# EXERCISE REQUIREMENTS
List every person named in the news report below on the Newark bus collision.

# DOCUMENT SEGMENT
=-=-=

New Jersey commuter buses collide in Newark

NEWARK, N.J. -- Two commuter buses slammed into each other in the heart of New Jersey’s largest city Friday morning, killing a veteran driver and a passenger and injuring 17 others, including six critically, authorities said.

A New Jersey Transit bus that had no passengers slammed into the side of another NJ Transit bus carrying about 20 passengers at around 6 a.m. at a downtown intersection.

Joseph Barthelus, the driver of the bus carrying no passengers, was killed. He had worked for NJ Transit for 27 years, the agency said.

A female passenger on the other bus died later Friday, said Katherine Carter, a spokeswoman for the Essex County prosecutor’s office.

Khalil Smith was at a bus stop when the collision happened and ran to help.

“Me and a couple of other guys start trying to pull people out of the bus, break the windows and pull pieces of the chairs and stuff out of the bus to get to the people,” he told CBS New York station WCBS-TV. “Not really too much we could do cause most of the people were smushed in between the seats and the windows and the poles and stuff of the bus.”

Jennifer Petrain was opening up a Starbucks about 100 yards from where the accident occurred. She said she heard a crash “like an explosion” and ran outside. She said she and a co-worker brought ice water, rags and a first aid kit.

“We were there before anybody was on the scene,” Petrain said. “It was terrible. We saw people with head injuries, leg injuries.”

Investigators were trying to determine if Barthelus ran a red light, Mayor Ras Baraka said.

“We’re praying for all of those in the hospital,” Baraka said.

=-=-=

Collection entries
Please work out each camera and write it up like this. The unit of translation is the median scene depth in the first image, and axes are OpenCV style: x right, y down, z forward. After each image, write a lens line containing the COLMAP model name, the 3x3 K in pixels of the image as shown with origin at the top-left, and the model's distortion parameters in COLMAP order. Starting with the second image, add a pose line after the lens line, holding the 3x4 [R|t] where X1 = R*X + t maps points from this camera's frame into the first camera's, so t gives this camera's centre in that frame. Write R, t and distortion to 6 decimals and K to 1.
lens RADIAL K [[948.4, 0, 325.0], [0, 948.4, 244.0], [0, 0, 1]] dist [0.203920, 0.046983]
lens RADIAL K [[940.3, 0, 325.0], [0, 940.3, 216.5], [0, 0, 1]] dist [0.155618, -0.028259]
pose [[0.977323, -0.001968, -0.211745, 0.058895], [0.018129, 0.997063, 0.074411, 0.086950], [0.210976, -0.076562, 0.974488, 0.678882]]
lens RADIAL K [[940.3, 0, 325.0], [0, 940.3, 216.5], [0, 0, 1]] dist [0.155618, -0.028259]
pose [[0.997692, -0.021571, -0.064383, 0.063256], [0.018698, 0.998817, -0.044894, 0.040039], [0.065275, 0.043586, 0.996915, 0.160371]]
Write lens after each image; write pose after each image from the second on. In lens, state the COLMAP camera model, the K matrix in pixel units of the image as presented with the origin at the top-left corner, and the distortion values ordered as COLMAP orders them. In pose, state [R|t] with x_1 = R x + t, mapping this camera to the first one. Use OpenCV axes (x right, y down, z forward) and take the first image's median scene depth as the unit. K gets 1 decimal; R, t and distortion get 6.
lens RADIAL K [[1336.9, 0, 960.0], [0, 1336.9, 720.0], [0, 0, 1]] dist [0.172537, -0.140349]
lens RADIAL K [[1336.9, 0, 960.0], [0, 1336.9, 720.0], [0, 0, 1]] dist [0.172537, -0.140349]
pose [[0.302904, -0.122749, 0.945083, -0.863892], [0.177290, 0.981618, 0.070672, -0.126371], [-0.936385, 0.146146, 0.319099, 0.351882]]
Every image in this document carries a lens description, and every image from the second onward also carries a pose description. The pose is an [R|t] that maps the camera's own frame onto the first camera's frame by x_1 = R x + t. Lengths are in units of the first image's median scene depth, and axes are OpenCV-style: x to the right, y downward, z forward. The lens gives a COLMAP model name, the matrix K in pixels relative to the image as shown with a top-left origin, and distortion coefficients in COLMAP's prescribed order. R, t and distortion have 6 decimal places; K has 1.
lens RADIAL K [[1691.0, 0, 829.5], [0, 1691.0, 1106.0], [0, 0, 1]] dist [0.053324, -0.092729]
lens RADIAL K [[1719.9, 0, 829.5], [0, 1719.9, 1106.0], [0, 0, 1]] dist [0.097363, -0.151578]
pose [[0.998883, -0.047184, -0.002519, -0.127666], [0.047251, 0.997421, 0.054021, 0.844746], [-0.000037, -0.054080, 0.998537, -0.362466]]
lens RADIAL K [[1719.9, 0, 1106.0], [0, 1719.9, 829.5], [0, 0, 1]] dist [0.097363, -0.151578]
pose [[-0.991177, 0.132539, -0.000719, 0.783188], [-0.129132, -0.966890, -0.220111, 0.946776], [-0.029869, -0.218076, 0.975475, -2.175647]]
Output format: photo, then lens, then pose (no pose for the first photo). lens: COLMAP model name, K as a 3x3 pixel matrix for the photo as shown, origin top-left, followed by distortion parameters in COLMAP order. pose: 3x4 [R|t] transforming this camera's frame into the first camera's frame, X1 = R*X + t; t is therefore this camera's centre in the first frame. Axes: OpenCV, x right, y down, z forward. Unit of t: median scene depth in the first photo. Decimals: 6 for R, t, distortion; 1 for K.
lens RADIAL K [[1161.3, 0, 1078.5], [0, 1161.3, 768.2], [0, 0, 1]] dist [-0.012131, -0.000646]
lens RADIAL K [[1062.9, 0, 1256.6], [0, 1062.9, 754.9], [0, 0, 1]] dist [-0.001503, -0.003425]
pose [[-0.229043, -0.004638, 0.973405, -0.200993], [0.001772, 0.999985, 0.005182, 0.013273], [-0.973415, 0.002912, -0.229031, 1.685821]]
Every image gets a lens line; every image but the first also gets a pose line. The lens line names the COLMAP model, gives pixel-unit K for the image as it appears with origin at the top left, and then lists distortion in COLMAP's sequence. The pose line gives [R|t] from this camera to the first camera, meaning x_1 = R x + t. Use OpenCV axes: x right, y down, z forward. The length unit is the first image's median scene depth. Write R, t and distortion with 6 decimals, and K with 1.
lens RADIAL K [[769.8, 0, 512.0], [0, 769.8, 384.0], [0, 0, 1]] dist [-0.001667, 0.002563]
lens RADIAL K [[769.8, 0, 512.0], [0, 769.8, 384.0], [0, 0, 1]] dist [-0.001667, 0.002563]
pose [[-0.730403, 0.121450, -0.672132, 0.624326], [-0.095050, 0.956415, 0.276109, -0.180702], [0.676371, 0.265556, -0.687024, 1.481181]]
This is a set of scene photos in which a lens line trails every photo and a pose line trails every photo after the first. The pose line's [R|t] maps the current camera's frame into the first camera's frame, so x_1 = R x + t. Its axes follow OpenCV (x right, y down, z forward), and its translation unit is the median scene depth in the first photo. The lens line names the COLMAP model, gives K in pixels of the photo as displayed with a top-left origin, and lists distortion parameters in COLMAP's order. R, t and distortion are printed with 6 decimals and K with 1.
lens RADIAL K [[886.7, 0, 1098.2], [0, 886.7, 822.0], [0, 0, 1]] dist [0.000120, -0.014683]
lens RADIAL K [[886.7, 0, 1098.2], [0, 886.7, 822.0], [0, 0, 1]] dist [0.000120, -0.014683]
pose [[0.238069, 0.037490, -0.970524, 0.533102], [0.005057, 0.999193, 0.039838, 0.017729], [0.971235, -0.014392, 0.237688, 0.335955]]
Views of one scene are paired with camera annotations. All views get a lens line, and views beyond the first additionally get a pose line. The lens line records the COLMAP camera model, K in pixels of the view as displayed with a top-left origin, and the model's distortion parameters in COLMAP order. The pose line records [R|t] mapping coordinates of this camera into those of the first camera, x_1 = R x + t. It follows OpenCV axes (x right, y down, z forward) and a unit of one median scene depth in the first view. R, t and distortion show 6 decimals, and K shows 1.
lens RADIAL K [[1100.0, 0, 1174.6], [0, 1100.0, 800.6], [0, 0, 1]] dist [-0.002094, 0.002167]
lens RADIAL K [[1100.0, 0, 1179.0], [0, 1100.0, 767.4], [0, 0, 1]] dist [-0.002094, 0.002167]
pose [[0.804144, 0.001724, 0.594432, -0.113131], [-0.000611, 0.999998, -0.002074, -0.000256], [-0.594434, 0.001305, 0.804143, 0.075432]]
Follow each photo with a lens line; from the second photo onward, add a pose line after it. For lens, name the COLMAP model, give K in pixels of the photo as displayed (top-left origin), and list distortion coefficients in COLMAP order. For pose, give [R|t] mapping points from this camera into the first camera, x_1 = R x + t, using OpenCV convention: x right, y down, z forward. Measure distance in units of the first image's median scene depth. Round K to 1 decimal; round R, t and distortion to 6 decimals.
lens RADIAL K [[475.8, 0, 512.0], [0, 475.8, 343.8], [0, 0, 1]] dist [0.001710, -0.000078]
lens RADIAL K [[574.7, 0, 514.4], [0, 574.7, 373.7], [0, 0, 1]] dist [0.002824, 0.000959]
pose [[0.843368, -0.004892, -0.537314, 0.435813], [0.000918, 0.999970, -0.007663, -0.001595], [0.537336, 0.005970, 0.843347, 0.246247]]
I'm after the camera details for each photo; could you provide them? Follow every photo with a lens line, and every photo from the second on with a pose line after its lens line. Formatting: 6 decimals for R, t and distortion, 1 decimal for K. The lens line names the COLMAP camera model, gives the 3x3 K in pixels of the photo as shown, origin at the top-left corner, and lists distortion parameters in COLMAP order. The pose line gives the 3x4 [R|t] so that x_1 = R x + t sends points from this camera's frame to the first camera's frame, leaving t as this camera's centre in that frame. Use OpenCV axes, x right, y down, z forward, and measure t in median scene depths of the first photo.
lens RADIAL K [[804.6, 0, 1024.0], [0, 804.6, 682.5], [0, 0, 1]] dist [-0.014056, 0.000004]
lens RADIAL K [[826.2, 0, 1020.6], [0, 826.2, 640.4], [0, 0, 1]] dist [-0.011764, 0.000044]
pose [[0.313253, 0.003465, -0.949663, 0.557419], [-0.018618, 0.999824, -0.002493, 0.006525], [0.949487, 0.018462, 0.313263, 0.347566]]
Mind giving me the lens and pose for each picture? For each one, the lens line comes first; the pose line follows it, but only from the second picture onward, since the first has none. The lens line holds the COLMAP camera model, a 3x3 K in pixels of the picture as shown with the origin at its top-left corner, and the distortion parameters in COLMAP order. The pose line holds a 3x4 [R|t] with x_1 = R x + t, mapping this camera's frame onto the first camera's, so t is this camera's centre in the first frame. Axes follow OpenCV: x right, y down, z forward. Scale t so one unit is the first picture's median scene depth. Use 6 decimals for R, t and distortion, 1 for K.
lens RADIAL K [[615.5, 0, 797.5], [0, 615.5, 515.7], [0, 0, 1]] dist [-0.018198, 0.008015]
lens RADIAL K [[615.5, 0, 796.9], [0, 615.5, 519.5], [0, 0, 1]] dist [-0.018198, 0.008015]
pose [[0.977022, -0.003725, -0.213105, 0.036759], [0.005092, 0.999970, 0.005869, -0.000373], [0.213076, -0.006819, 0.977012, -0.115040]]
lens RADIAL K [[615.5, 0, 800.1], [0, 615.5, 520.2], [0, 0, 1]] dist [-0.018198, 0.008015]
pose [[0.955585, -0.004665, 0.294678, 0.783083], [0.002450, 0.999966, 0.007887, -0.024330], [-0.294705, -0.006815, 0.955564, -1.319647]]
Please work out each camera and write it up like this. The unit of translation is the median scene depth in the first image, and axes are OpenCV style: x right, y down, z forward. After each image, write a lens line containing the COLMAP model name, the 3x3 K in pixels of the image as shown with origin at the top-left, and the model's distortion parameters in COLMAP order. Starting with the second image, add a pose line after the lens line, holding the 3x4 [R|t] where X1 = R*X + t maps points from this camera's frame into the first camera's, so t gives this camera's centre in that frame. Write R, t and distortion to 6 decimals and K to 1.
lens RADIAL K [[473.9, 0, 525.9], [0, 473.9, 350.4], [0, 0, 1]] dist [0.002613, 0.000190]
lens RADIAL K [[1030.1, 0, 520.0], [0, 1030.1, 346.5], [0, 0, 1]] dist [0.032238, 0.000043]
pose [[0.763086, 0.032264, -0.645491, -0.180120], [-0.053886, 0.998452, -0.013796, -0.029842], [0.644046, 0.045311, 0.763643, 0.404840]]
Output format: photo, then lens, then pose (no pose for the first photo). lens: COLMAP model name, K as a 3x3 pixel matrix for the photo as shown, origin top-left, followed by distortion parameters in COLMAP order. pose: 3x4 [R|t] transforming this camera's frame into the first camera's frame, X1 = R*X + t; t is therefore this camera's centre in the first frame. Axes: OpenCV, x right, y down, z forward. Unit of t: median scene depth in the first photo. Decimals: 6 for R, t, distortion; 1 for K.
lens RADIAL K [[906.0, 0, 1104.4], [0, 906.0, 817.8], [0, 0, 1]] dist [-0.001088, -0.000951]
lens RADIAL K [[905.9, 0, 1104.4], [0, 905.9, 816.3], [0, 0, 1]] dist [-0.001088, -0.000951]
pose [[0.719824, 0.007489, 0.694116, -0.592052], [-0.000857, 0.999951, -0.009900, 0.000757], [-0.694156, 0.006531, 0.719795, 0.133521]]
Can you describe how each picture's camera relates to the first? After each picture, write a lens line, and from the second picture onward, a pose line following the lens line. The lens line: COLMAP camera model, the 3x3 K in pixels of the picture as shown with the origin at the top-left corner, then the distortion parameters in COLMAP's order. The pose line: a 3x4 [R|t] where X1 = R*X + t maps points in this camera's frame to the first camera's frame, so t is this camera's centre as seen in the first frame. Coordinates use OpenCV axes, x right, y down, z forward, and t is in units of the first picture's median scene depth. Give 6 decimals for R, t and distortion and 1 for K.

=-=-=

# RESULT OF THE EXERCISE
Joseph Barthelus
Katherine Carter
Khalil Smith
Jennifer Petrain
Ras Baraka